TOPLUM SÖZLEŞMESİ * Jean-Jacques Rousseau*2
“Özü gereği, oybirliği ile onanma isteyen bir tek yasa vardır: O da toplum sözleşmesidir. Çünkü toplum halinde birleşmek dünyanın en istemli işidir; her insan özgür ve kendi kendisinin efendisi olarak dünyaya geldiği için, her ne bahane ile olursa olsun, hiç kimse onu isteği dışında buyruk altına alamaz.”
“Bu ilk sözleşme yanında, çoğunluğun oyu, öbür yurttaşların hepsini her zaman bağlar; sözleşmenin gerektirdiği bir sonuçtur bu.”
“Yurttaş, bütün yasaları, hatta isteği dışında onananları, hatta herhangi bir tanesine aykırı davranınca kendini cezaya çarptıran yasaları bile onamış olur. Devletin bütün üyelerinin değişmez istemleri, genel istemdir; üyeler onun gölgesinde hem yurttaştırlar, hem de özgür.”
“Gerçek bir demokraside, gerek töreler ve yetenekler, gerekse ilkeler ve zenginlik bakımından her şeyde eşitlik vardır. Lakin daha önce de söylediğim gibi, gerçek bir demokrasi hiçbir zaman var olmamıştır.”
“Monarşi yönetimlerinde seçime yer yoktur. Monark, yasa gereğince tek hükümdar ve tek yüksek görevli kişi olduğu için, vekillerini seçme hakkı yalnız kendindedir.”
“Aristokraside hükümdarı yine hükümdar seçer; yönetim kendini sürdürür. Orada halkın yönetimde yeri yoktur, çünkü soylu sınıfın kendisi halktır da ondan.”

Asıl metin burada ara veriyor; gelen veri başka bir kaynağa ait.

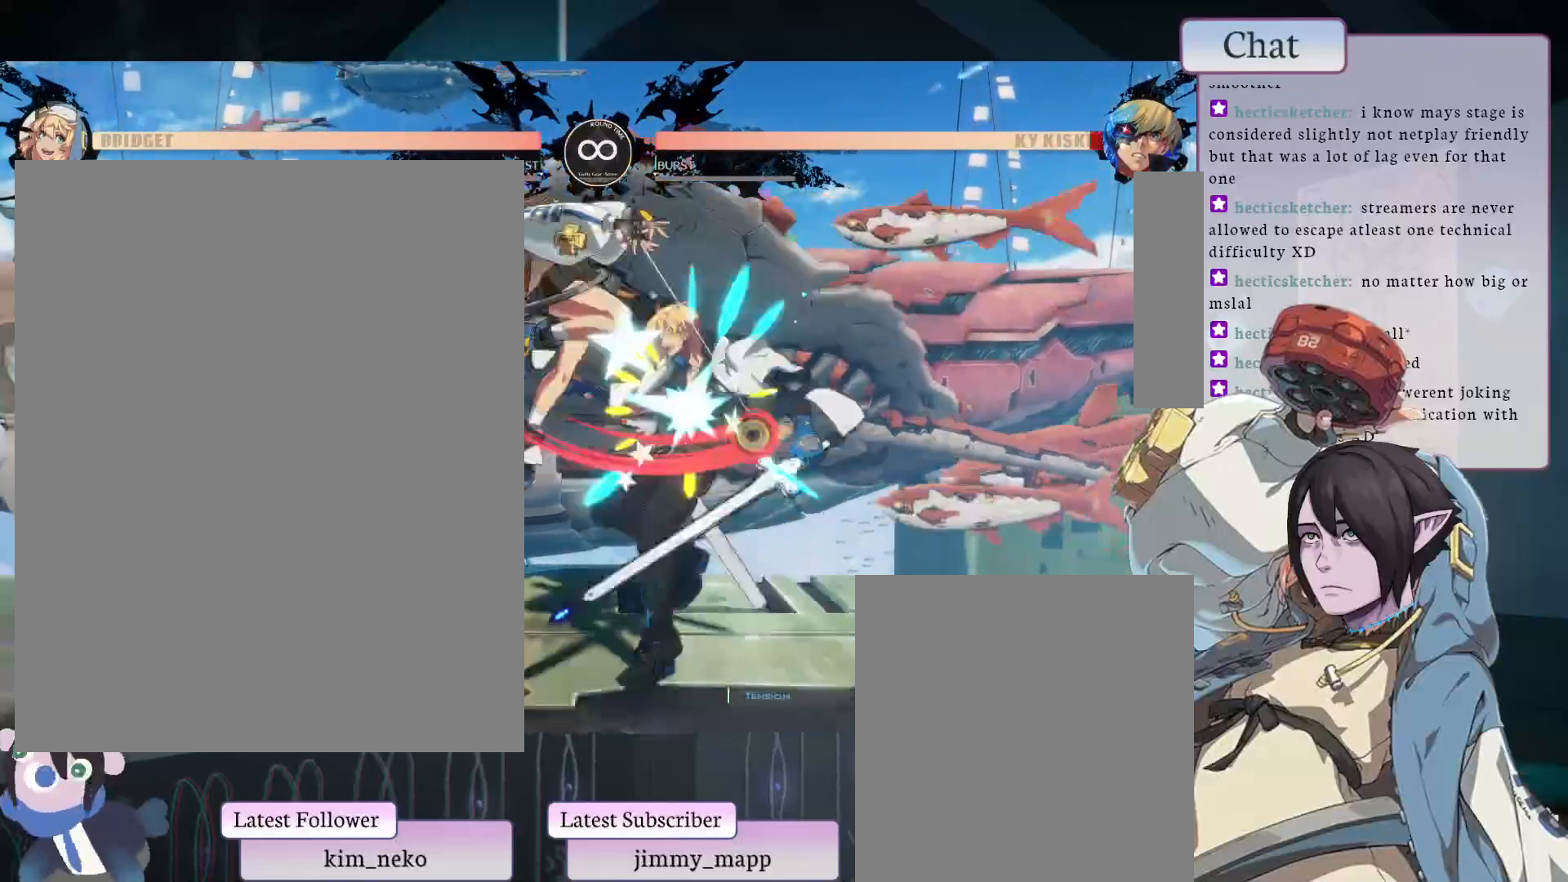
{"buttons": ["TRIANGLE"], "left_stick": "center", "events": [[183, "TRIANGLE", "down"], [300, "TRIANGLE", "up"], [317, "TRIANGLE", "down"]]}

“Bir hükümetin sıkışıp daralması, büyük sayıdan küçük sayıya doğru, yani demokrasiden aristokrasiye, aristokrasiden krallığa geçmesiyle olur. Hükümetin doğal eğilimi budur. Hükümet küçük sayıdan büyüğe doğru, gerisingeriye giderse, gevşemekte olduğunu söyleyebiliriz. Ne var ki, bu tersine ilerleyiş olacak şey değildir.”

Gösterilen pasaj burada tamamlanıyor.